The main file in this repository is:
Red_Wine_Quality.ipynb: a Google Colab notebook containing all stages of the analysis, from data loading and preprocessing to modeling and evaluation.
The dataset used is publicly available on Kaggle:
π Red Wine Quality Dataset (UCI)
It consists of 1,599 samples of Portuguese red wine from the Vinho Verde region.

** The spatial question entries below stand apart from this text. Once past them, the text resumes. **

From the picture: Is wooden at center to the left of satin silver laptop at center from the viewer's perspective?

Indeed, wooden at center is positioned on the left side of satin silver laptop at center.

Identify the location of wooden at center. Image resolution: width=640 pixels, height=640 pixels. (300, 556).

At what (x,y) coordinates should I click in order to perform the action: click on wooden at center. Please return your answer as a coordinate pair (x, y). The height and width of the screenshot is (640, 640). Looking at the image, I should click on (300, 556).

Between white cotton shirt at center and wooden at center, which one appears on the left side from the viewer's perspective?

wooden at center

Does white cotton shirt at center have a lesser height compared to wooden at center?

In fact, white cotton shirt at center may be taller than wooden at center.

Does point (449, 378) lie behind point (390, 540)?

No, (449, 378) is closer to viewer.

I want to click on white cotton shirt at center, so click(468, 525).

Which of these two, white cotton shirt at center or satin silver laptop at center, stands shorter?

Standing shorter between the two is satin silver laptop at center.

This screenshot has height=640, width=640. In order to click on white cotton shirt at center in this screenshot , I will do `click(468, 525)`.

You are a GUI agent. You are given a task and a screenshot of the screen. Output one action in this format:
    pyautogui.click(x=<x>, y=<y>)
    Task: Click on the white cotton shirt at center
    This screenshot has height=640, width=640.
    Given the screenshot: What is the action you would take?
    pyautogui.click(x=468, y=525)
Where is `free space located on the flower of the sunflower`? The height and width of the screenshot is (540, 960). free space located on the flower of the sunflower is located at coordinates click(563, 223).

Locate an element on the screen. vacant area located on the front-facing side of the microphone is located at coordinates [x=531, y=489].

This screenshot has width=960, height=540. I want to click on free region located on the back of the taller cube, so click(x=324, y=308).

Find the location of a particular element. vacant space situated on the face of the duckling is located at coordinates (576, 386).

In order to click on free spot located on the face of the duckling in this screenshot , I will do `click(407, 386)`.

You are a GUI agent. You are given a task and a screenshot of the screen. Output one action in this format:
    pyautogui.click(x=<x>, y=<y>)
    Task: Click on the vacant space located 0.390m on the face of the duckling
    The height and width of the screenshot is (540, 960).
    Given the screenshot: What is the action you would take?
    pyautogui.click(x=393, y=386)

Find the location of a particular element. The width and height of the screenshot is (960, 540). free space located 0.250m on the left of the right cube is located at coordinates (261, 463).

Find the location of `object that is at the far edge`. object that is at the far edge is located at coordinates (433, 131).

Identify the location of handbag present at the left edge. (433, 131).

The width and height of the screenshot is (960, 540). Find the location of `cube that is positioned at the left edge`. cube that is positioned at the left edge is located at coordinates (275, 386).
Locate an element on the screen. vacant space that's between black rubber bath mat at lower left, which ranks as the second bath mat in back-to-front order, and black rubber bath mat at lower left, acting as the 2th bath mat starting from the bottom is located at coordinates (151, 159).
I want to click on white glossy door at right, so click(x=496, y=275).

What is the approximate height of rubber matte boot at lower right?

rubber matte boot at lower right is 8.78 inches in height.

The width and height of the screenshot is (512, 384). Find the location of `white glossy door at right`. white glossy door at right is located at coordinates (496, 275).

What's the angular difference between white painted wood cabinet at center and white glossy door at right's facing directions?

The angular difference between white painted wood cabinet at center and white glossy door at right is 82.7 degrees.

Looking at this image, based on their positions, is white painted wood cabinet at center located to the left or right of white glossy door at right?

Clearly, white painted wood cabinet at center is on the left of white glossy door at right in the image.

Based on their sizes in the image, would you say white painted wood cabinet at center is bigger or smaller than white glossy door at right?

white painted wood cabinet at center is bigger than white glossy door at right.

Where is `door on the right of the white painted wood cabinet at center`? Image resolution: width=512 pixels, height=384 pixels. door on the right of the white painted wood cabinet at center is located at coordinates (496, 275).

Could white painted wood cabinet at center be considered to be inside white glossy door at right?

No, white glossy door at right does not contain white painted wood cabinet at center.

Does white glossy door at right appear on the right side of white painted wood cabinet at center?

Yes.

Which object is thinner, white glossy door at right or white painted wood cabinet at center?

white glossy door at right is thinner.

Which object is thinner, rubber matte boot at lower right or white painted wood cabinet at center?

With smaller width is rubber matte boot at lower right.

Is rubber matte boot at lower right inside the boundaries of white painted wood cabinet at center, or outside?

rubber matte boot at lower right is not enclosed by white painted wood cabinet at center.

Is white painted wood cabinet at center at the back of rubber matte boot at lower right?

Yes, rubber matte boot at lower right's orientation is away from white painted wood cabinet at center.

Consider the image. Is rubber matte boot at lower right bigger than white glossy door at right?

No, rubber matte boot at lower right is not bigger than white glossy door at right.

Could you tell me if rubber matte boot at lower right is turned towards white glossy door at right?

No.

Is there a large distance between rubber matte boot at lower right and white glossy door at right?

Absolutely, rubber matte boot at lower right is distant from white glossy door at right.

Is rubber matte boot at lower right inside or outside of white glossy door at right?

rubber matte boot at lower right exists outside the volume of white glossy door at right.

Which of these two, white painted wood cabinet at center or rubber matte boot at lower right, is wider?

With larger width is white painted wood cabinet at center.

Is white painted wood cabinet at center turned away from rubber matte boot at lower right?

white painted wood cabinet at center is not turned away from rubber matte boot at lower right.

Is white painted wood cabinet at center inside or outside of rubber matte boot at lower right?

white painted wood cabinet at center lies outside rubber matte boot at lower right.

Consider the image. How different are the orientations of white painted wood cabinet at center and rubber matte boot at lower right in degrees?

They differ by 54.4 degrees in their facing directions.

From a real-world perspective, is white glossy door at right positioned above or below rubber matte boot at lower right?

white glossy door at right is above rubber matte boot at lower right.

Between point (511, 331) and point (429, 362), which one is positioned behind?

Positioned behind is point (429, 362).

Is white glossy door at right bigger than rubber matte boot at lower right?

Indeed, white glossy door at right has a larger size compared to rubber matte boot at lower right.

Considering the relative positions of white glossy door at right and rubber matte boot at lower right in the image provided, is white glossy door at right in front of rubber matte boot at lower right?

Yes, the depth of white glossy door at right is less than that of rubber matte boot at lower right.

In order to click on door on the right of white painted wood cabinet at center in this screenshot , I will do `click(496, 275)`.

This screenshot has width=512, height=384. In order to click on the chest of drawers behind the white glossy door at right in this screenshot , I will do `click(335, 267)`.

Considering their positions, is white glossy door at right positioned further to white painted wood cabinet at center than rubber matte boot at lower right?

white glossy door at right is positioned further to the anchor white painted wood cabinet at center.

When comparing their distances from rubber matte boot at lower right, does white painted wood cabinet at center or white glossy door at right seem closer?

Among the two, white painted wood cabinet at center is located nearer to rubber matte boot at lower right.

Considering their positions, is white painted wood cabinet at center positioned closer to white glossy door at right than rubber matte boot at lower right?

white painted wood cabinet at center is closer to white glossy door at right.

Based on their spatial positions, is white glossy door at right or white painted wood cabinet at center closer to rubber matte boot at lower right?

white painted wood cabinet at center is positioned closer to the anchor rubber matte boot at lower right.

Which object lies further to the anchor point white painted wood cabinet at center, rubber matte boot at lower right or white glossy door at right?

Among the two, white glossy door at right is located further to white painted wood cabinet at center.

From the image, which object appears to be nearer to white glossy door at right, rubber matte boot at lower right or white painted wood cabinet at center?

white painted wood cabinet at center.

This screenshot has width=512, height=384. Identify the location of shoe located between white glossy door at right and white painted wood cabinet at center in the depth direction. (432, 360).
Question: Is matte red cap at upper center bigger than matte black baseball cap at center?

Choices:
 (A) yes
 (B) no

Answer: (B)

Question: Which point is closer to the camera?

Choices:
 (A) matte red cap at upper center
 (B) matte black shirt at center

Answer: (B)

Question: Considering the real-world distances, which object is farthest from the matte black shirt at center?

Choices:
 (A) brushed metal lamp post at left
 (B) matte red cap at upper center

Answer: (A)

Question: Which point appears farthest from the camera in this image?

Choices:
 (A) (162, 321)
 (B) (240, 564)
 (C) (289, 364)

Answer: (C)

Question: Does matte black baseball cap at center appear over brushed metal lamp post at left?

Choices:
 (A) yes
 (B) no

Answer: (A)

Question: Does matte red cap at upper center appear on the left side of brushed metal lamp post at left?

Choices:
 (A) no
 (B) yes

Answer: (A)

Each sample includes 11 physicochemical properties (e.g., acidity, sugar, pH) and a quality score rated by wine tasters (scale: 0 to 10).
- Platform: Google Colab
- Language: Python 3
- Libraries: Pandas, NumPy, Matplotlib, Seaborn, Scikit-learn, TensorFlow/Keras
- Supervised Learning:
- Decision Trees & Random Forests (Ensemble Methods)
- Support Vector Machines (SVM)
- Artificial Neural Networks (ANN)
- Unsupervised Learning:
- K-Means Clustering for pattern discovery and grouping
- Identify which chemical properties have the greatest impact on wine quality.
- Compare the effectiveness of various machine learning algorithms.
- Explore the potential of clustering to segment wines based on shared characteristics.
- Provide actionable insights that can inform wine production and quality control.